[Opening Document section section]

Optional add-ons include Screens (digital signage), EX Boosters (engagement modules like surveys, Q&A, and recognition), and SMS for urgent messaging.

User ratings

G2: (4.6/5) – Based on 244 reviews

Capterra: (4.7/5) – Based on 79 reviews

Gartner: (4.6/5) – Based on 226 reviews

5. Simpplr (Best for intranet-led employee experience with AI-powered discovery)

Simpplr is used by teams that want a single intranet-led experience where employees can find updates, resources, and answers without jumping between systems. It’s positioned as an all-in-one employee experience platform, with communications, listening, and support tools built around a central work hub.

Employees access Simpplr through a web experience and native mobile apps, with content also reaching them through email and collaboration tools like Slack and Microsoft Teams. This setup allows comms teams to run newsletters and campaigns while still anchoring everything to the intranet.

Helping employees get answers faster is a core part of the platform. AI Search is designed to return permission-aware results with clear links back to original sources. AI Agents add another layer by handling common HR and IT questions through guided flows. Teams configure these agents using a low-code builder, which makes it easier to adjust support as policies or processes change.

Simpplr also leans into employee listening. Built-in surveys, feedback tools, and analytics help teams understand sentiment and engagement without relying on separate systems.

Compared with LumApps, Simpplr is usually selected when teams want a more packaged employee experience that brings intranet, listening, and support together, rather than a highly extensible hub layered onto Microsoft 365 or Google Workspace.

Simpplr’s best features

  • Intranet-led work hub for news, resources, and internal updates
  • Campaigns and newsletters with targeting and performance insights
  • AI Search that returns access-aware answers with source traceability
  • AI Agents and a low-code builder for common HR and IT requests
  • Employee listening tools, including surveys and feedback analytics
  • Recognition features to support engagement alongside communication

Simpplr’s pricing

Simpplr is sold through a custom annual subscription based on employee count and selected modules.

Core subscriptions typically include Simpplr One, with additional products and add-ons (implementation, training, and migration services) available as needed.

User ratings

G2: (4.6/5) – Based on 357 reviews

Capterra: (4.8/5) – Based on 112 reviews

Gartner: (4.6/5) – Based on 94 reviews

6. Unily (Best for large enterprises that need a deeply configurable employee hub)

Unily is an enterprise employee hub designed for organizations that need more flexibility than a standard intranet can offer. It’s commonly used when teams want to bring communication, resources, and everyday tools together in one branded experience, while still accommodating different regions, roles, and operating models across the business.

The platform is delivered as a modular employee hub. Teams usually start with core intranet publishing and navigation, then add capabilities for engagement, structured communication programs, and deeper integrations as needs evolve. This makes Unily a common choice for organizations planning phased rollouts rather than a single, all-at-once launch.

For communications teams, Unily supports planned initiatives like onboarding, policy updates, and change programs. Campaigns and Employee Journeys help manage timing, targeting, and follow-through, while analytics show how different audiences engage across web and mobile.

Unily works closely with Microsoft 365 to bring content, tools, and access together in one resource. Employees can move easily between company updates, intranet sites, and Microsoft apps without jumping between systems, while comms and IT teams maintain a consistent structure and governance.

[Closing Document section section]
[Opening Recorded information section]

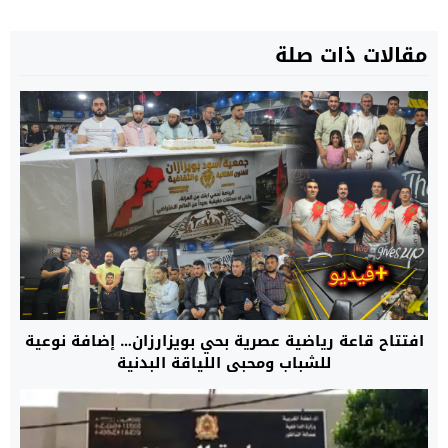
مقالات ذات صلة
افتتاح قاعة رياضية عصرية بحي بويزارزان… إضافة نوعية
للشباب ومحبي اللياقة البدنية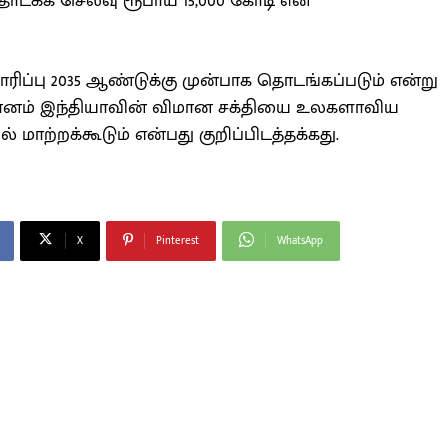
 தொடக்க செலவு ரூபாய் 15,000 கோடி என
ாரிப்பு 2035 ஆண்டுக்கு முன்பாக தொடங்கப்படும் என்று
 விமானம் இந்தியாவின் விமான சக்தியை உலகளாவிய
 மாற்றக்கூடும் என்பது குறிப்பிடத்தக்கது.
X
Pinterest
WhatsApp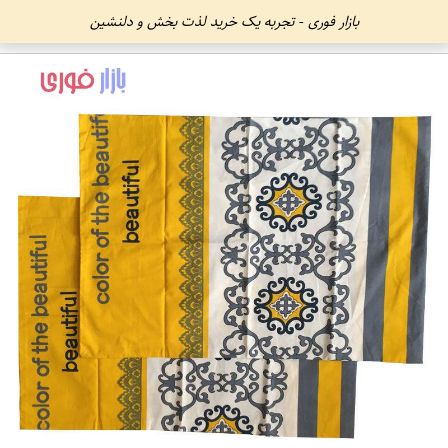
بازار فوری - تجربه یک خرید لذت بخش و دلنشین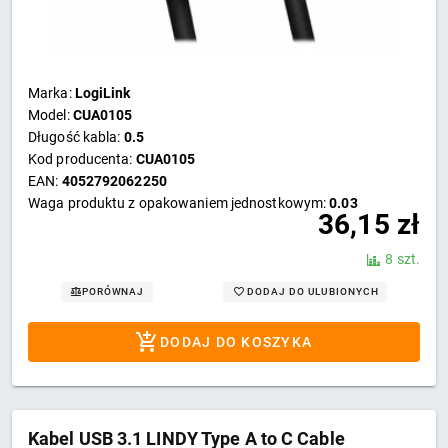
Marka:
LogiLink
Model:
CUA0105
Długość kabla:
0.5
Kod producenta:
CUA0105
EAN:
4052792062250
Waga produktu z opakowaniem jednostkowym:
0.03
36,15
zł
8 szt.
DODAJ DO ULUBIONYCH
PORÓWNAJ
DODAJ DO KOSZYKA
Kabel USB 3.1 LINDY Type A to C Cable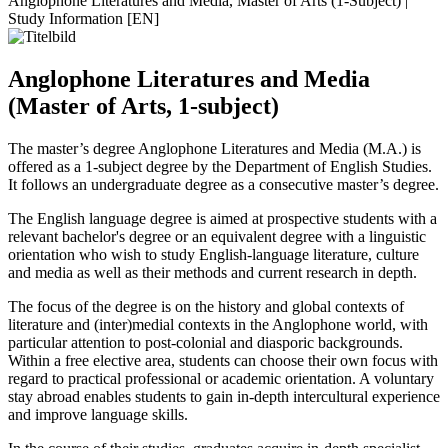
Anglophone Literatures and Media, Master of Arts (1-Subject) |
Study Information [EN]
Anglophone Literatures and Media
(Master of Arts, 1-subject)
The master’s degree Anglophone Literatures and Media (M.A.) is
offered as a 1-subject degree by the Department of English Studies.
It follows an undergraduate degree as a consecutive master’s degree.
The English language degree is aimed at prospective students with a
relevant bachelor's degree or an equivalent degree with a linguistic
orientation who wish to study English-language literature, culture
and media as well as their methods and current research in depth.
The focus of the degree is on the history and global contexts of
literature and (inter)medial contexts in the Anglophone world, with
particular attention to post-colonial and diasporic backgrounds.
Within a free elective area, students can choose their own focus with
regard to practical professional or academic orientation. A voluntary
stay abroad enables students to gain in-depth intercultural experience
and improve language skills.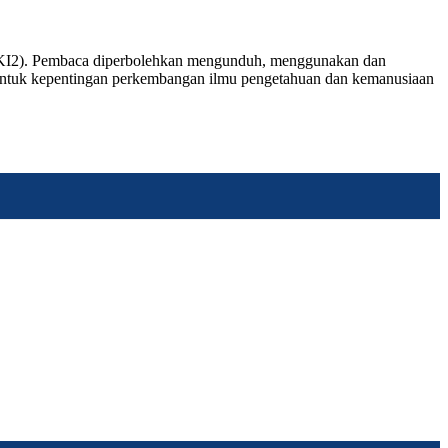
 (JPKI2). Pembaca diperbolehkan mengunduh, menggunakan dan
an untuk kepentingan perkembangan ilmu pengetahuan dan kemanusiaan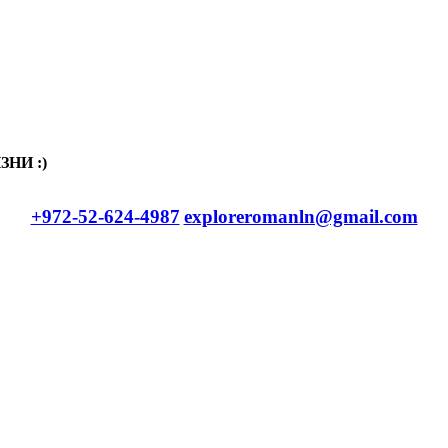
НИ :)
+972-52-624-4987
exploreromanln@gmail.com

[Closing Recorded information section]
[Opening Recorded information section]

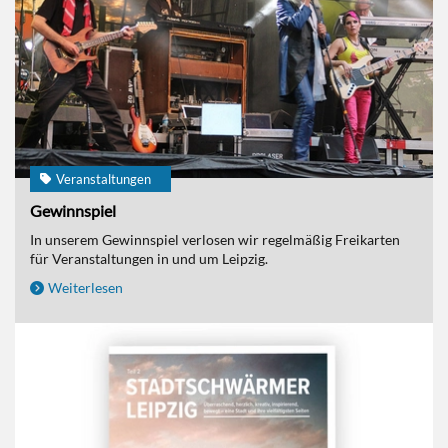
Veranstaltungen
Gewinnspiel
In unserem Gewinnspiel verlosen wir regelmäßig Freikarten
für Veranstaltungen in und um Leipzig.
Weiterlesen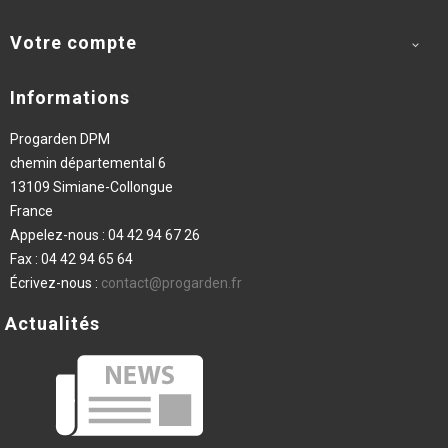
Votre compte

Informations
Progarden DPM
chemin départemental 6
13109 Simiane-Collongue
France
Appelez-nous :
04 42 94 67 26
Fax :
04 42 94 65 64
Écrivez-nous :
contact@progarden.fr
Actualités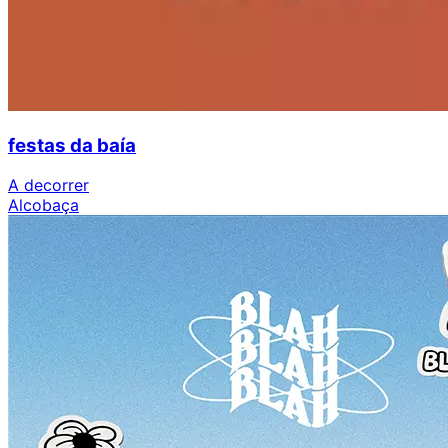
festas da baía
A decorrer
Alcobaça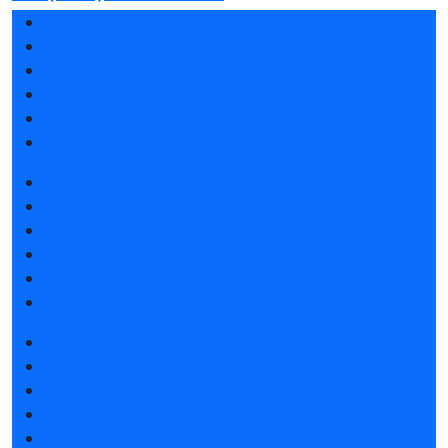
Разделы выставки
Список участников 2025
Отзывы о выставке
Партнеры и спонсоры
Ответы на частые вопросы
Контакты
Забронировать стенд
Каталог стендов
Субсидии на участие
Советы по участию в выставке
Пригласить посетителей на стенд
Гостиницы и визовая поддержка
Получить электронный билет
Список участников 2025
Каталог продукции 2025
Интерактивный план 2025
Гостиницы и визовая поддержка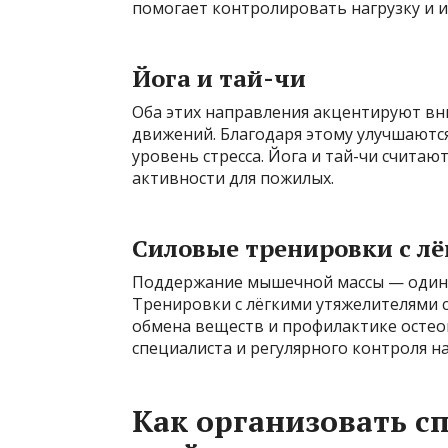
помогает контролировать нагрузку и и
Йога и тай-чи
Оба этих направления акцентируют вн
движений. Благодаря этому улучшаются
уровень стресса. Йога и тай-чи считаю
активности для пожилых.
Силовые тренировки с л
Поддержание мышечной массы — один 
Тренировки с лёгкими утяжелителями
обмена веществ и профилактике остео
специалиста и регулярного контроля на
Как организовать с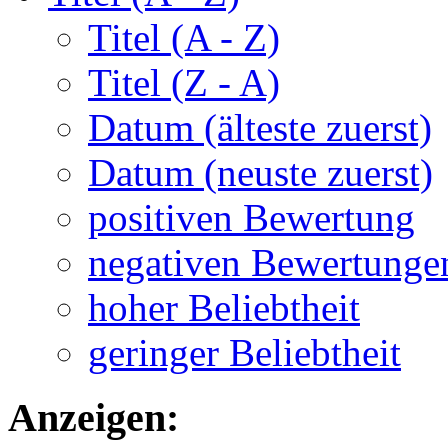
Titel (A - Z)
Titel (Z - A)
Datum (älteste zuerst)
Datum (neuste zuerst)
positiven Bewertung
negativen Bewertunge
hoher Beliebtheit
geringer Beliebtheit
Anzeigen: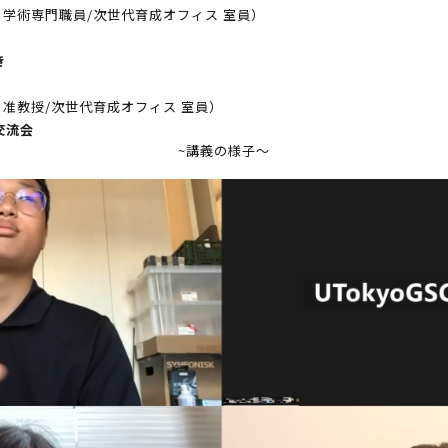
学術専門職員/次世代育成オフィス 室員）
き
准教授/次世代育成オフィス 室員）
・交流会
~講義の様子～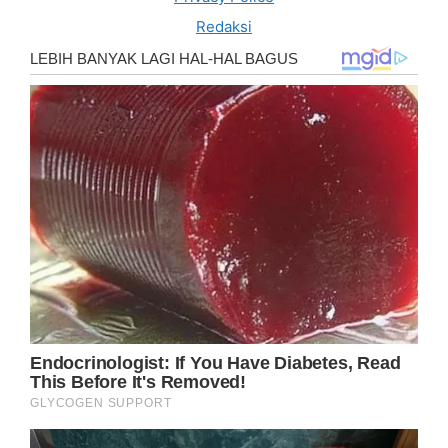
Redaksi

[Closing Recorded information section]
[Opening Recorded information section]

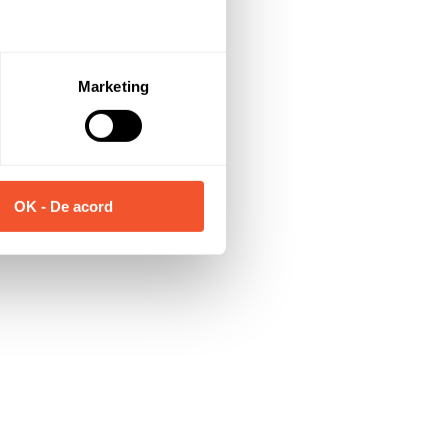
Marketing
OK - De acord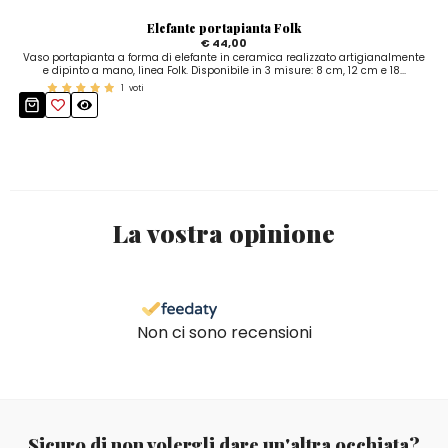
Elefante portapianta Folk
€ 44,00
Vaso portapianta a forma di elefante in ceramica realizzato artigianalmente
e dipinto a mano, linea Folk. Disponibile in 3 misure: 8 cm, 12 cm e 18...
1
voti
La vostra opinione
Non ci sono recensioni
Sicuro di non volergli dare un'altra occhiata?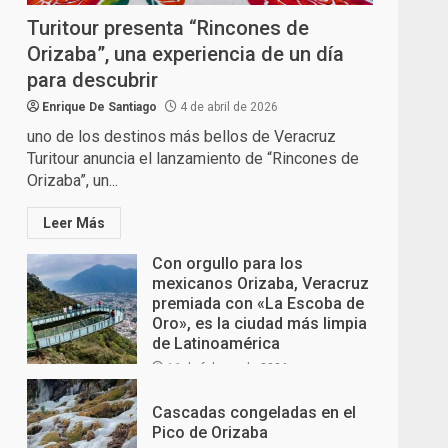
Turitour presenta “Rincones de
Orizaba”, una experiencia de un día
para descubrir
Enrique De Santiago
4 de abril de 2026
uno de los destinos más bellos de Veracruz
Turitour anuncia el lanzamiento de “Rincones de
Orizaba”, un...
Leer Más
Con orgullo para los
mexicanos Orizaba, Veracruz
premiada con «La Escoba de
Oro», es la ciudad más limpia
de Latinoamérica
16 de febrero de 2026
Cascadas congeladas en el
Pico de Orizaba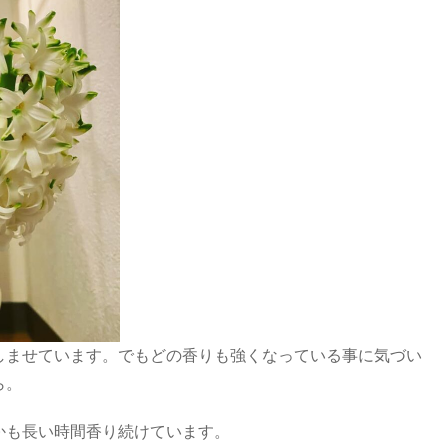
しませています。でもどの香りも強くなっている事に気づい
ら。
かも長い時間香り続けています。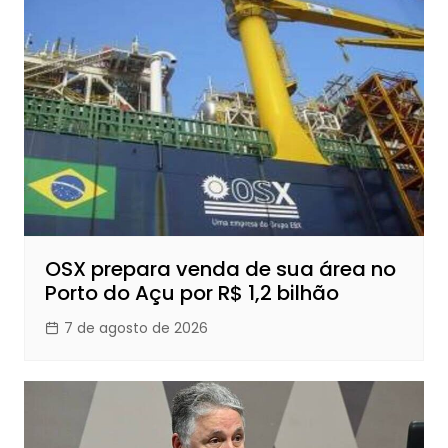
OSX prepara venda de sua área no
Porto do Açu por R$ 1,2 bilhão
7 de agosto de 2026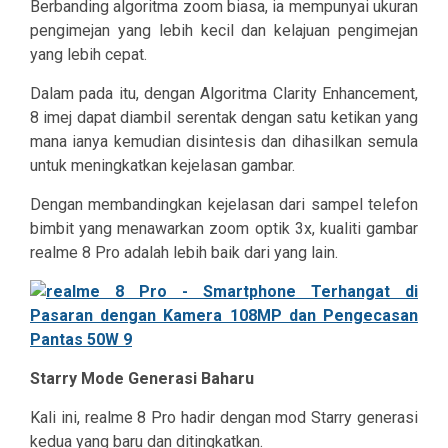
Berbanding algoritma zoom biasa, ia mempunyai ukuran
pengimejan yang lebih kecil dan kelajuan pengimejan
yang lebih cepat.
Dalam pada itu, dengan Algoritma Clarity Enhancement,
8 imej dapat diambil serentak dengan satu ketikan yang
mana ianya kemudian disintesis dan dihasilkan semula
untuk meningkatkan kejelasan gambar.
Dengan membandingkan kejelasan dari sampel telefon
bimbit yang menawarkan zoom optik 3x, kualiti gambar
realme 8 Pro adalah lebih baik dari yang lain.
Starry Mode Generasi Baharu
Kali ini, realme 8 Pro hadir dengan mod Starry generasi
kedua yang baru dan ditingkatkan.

[Closing Recorded information section]

In the employee platform comparison, rewrite the passage that opens with "6. Unily (Best" and closes with "single, all-at-once launch.", swapping "phased rollouts" for "staged rollouts".

6. Unily (Best for large enterprises that need a deeply configurable employee hub)

Unily is an enterprise employee hub designed for organizations that need more flexibility than a standard intranet can offer. It’s commonly used when teams want to bring communication, resources, and everyday tools together in one branded experience, while still accommodating different regions, roles, and operating models across the business.

The platform is delivered as a modular employee hub. Teams usually start with core intranet publishing and navigation, then add capabilities for engagement, structured communication programs, and deeper integrations as needs evolve. This makes Unily a common choice for organizations planning staged rollouts rather than a single, all-at-once launch.